■ **Your task**: Reproduce the listing below exactly, except for its pictures.

■ **The data**:
--- START ---

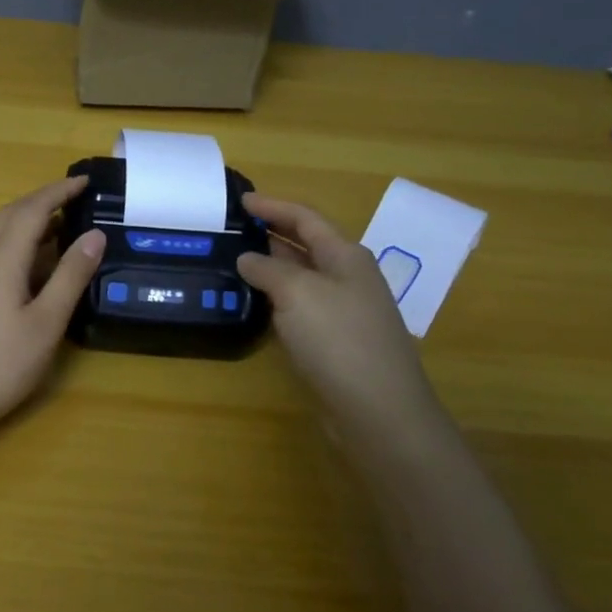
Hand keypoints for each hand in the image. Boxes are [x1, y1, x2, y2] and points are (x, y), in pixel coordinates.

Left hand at [0, 177, 103, 438]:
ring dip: (30, 218)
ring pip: (1, 229)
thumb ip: (71, 275)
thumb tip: (95, 235)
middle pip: (13, 212)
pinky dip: (19, 238)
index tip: (86, 181)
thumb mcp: (47, 320)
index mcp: (3, 255)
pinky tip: (35, 258)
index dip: (60, 191)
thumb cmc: (2, 360)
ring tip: (63, 222)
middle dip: (44, 200)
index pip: (34, 208)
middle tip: (77, 197)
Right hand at [237, 193, 445, 442]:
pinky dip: (277, 298)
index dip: (273, 205)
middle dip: (272, 232)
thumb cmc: (339, 340)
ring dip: (272, 266)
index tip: (241, 200)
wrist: (378, 411)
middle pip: (306, 244)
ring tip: (235, 261)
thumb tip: (247, 259)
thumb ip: (268, 269)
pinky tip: (255, 303)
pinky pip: (301, 307)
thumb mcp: (297, 293)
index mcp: (346, 256)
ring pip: (302, 277)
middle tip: (233, 229)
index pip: (306, 218)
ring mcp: (344, 311)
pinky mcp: (335, 342)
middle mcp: (348, 277)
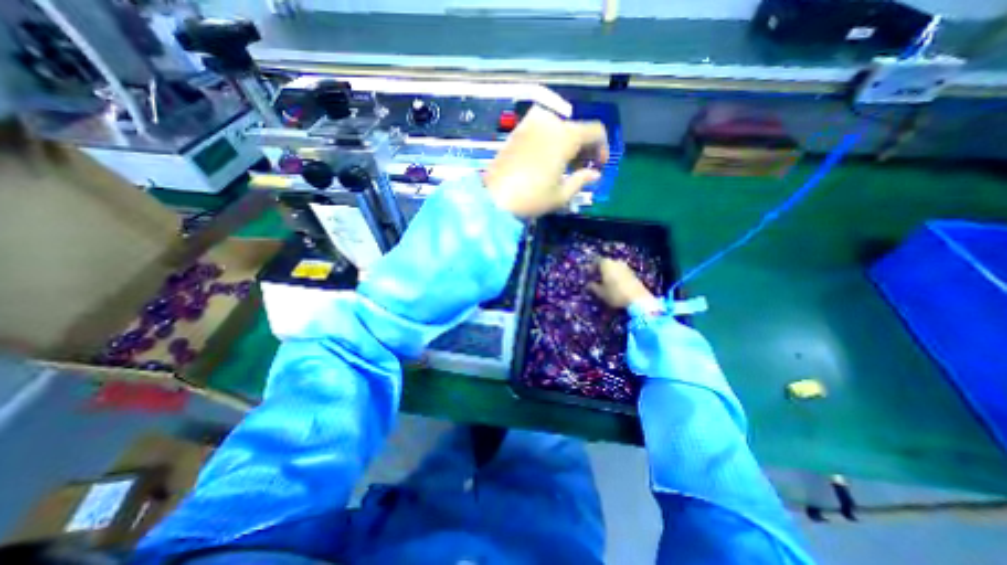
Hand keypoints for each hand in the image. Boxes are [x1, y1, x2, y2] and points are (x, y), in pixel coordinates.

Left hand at [484, 105, 608, 218]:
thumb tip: (595, 174)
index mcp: (565, 135)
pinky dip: (552, 141)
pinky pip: (543, 130)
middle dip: (584, 148)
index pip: (595, 131)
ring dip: (568, 144)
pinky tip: (548, 160)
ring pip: (560, 128)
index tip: (599, 166)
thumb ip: (582, 180)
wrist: (493, 197)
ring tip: (565, 167)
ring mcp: (531, 124)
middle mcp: (550, 122)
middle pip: (577, 128)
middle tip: (583, 169)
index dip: (602, 148)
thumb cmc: (531, 197)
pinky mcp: (517, 131)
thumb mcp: (561, 194)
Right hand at [588, 255, 656, 309]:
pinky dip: (616, 276)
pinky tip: (615, 285)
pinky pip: (621, 272)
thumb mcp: (600, 292)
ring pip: (614, 267)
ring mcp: (626, 267)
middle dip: (600, 270)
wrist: (638, 300)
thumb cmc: (615, 294)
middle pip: (606, 263)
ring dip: (609, 273)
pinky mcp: (633, 273)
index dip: (591, 268)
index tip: (588, 275)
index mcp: (606, 264)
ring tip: (605, 282)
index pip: (596, 261)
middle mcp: (616, 262)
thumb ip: (593, 287)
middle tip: (596, 278)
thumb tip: (588, 284)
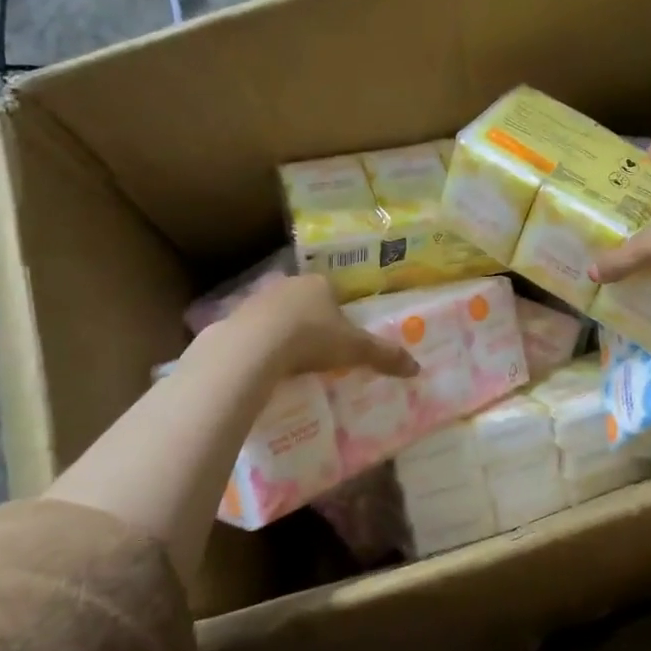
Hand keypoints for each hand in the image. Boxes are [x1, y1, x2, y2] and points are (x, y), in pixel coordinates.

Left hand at [231, 275, 419, 379]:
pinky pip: (254, 332)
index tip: (342, 335)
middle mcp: (287, 284)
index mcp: (319, 283)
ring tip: (293, 361)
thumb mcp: (354, 349)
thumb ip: (383, 355)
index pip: (333, 291)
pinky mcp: (233, 320)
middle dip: (311, 321)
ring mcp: (257, 300)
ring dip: (284, 332)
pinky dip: (261, 345)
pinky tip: (266, 365)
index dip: (339, 312)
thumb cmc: (311, 339)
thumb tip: (417, 368)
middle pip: (304, 301)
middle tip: (320, 350)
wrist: (252, 349)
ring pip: (277, 314)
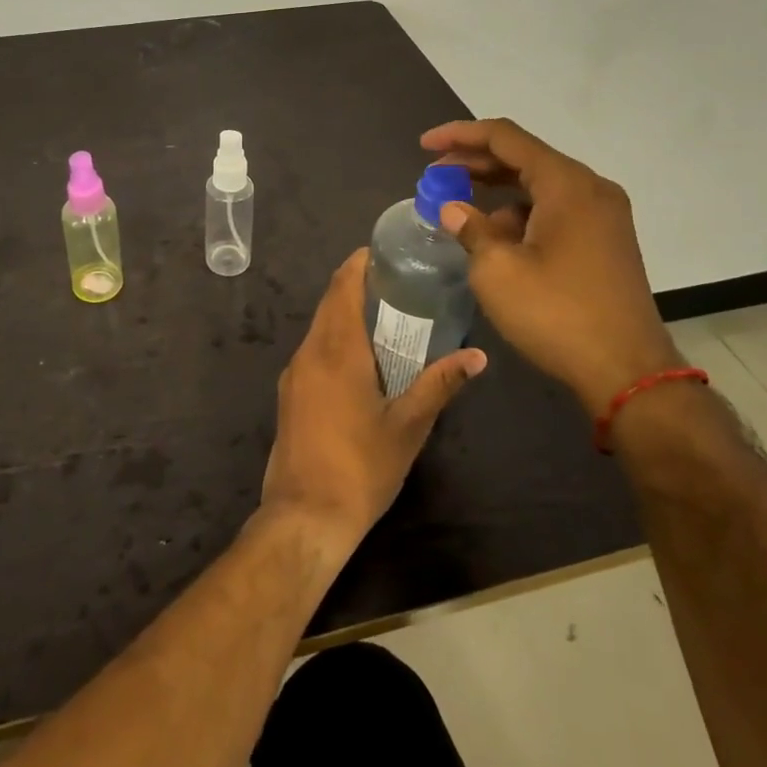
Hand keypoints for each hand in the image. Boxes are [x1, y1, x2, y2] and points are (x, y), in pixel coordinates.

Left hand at [261, 250, 486, 558]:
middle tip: (393, 281)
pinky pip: (312, 351)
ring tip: (382, 315)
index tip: (382, 252)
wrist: (305, 514)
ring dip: (344, 314)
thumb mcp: (409, 426)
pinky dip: (333, 339)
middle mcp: (308, 352)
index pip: (342, 288)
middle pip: (329, 304)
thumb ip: (440, 384)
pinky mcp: (288, 395)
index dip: (358, 264)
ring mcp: (293, 374)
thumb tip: (477, 356)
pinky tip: (359, 357)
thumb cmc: (361, 466)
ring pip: (319, 328)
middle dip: (354, 286)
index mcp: (336, 350)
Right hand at [420, 118, 680, 417]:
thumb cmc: (557, 314)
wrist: (627, 372)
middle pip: (524, 157)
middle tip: (434, 175)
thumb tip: (454, 210)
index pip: (505, 137)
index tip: (424, 145)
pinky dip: (520, 212)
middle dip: (474, 162)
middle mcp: (590, 188)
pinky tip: (494, 234)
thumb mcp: (497, 271)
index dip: (460, 135)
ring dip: (496, 188)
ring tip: (457, 205)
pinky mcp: (604, 240)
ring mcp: (603, 215)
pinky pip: (554, 208)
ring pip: (539, 184)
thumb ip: (471, 229)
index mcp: (566, 184)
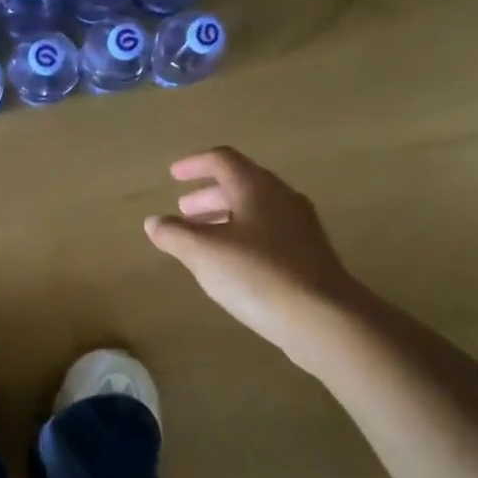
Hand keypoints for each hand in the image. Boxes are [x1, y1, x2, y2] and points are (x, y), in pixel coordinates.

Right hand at [144, 148, 356, 364]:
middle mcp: (281, 198)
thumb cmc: (257, 274)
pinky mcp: (309, 254)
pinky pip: (268, 232)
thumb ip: (174, 234)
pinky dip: (242, 236)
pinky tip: (232, 262)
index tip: (173, 175)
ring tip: (202, 238)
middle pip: (240, 184)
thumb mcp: (203, 253)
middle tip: (183, 211)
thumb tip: (154, 222)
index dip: (194, 164)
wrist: (323, 317)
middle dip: (208, 195)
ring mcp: (300, 226)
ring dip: (224, 217)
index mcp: (255, 187)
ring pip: (255, 209)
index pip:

--- END ---

■ **Your solution**:
Hand keypoints for each hand in the image. Boxes are [x1, y1, x2, y2] and points are (x, y), in pixel coordinates.

Left hand at [0, 177, 103, 438]:
ring dip: (30, 218)
ring pip: (1, 229)
thumb ip: (71, 275)
thumb tip: (95, 235)
middle pip: (13, 212)
pinky dip: (19, 238)
index tip: (86, 181)
thumb mcp: (47, 320)
index mcp: (3, 255)
pinky tip: (35, 258)
index dip: (60, 191)
thumb cmc: (2, 360)
ring tip: (63, 222)
middle dip: (44, 200)
index pip: (34, 208)
middle tip: (77, 197)
Right hand at [237, 193, 445, 442]:
pinky dip: (277, 298)
index dip: (273, 205)
middle dip: (272, 232)
thumb cmc: (339, 340)
ring dip: (272, 266)
index tip: (241, 200)
wrist: (378, 411)
middle pip: (306, 244)
ring tip: (235, 261)
thumb tip: (247, 259)
thumb ip: (268, 269)
pinky tip: (255, 303)
pinky pip: (301, 307)
thumb mcp: (297, 293)
index mcp: (346, 256)
ring pip: (302, 277)
middle tip: (233, 229)
index pip: (306, 218)
ring mcp: (344, 311)
pinky mcp: (335, 342)
middle mcp: (348, 277)
Hand keypoints for each hand in the image. Boxes are [x1, y1, x2, y2] and points are (x, y), in pixel coordinates.

Left hand at [484, 105, 608, 218]:
thumb tip: (595, 174)
index mcp: (565, 135)
pinky dip: (552, 141)
pinky pip: (543, 130)
middle dip: (584, 148)
index pip: (595, 131)
ring dip: (568, 144)
pinky tip: (548, 160)
ring pip: (560, 128)
index tip: (599, 166)
thumb ip: (582, 180)
wrist: (493, 197)
ring tip: (565, 167)
ring mcp: (531, 124)
middle mcp: (550, 122)
middle pip: (577, 128)
middle tip: (583, 169)
index dip: (602, 148)
thumb cmc: (531, 197)
pinky mcp: (517, 131)
thumb mcp: (561, 194)
Right hand at [588, 255, 656, 309]:
pinky dip: (616, 276)
pinky tip: (615, 285)
pinky pip: (621, 272)
thumb mcp: (600, 292)
ring pip: (614, 267)
ring mcp: (626, 267)
middle dip: (600, 270)
wrist: (638, 300)
thumb cmc: (615, 294)
middle pip: (606, 263)
ring dip: (609, 273)
pinky mcp: (633, 273)
index dip: (591, 268)
index tip: (588, 275)
index mcp: (606, 264)
ring tip: (605, 282)
index pip: (596, 261)
middle mcp: (616, 262)
thumb ip: (593, 287)
middle tip: (596, 278)
thumb tip: (588, 284)
Hand keypoints for each hand in the image. Boxes are [x1, y1, x2, y2] and points are (x, y), in pixel coordinates.

Left hand at [231, 275, 419, 379]:
pinky pip: (254, 332)
index tip: (342, 335)
middle mcp: (287, 284)
index mcp: (319, 283)
ring tip: (293, 361)
thumb mcp: (354, 349)
thumb ip: (383, 355)
index pip: (333, 291)
pinky mcp: (233, 320)
middle dip: (311, 321)
ring mcp: (257, 300)
ring dip: (284, 332)
pinky dip: (261, 345)
pinky tip: (266, 365)
index dip: (339, 312)
thumb cmc: (311, 339)
thumb tip: (417, 368)
middle pip: (304, 301)
middle tip: (320, 350)
wrist: (252, 349)
ring pip: (277, 314)
Hand keypoints for each hand in the image. Boxes are [x1, y1, x2, y2] and points are (x, y), in pixel coordinates.

Left hand at [261, 250, 486, 558]:
middle tip: (393, 281)
pinky pip: (312, 351)
ring tip: (382, 315)
index tip: (382, 252)
wrist: (305, 514)
ring dip: (344, 314)
thumb mcp: (409, 426)
pinky dip: (333, 339)
middle mcp: (308, 352)
index pip: (342, 288)
middle pip: (329, 304)
thumb ip: (440, 384)
pinky mcp: (288, 395)
index dip: (358, 264)
ring mcp: (293, 374)
thumb tip: (477, 356)
pinky tip: (359, 357)
thumb cmc: (361, 466)
ring pip: (319, 328)
middle dip: (354, 286)
index mcp: (336, 350)
Right hand at [420, 118, 680, 417]:
thumb cmc: (557, 314)
wrist: (627, 372)
middle pip: (524, 157)
middle tip: (434, 175)
thumb tip: (454, 210)
index pip: (505, 137)
index tip: (424, 145)
pinky dip: (520, 212)
middle dip: (474, 162)
middle mcp: (590, 188)
pinky tip: (494, 234)
thumb mcp: (497, 271)
index dip: (460, 135)
ring dip: (496, 188)
ring tip: (457, 205)
pinky mcp: (604, 240)
ring mcp: (603, 215)
pinky pip: (554, 208)
ring pip: (539, 184)
thumb ip: (471, 229)
index mcp: (566, 184)
Hand keypoints for each hand in the image. Boxes are [x1, y1, x2, y2] and points are (x, y), in pixel coordinates.

Right hand at [144, 148, 356, 364]:
middle mcp: (281, 198)
thumb cmc: (257, 274)
pinky mcp: (309, 254)
pinky pip: (268, 232)
thumb ip: (174, 234)
pinky dip: (242, 236)
pinky tip: (232, 262)
index tip: (173, 175)
ring tip: (202, 238)
middle pip: (240, 184)
thumb mcp: (203, 253)
middle tip: (183, 211)
thumb tip: (154, 222)
index dip: (194, 164)
wrist: (323, 317)
middle dip: (208, 195)
ring mcp: (300, 226)
ring dip: (224, 217)
index mcp: (255, 187)
ring pip: (255, 209)
index pip:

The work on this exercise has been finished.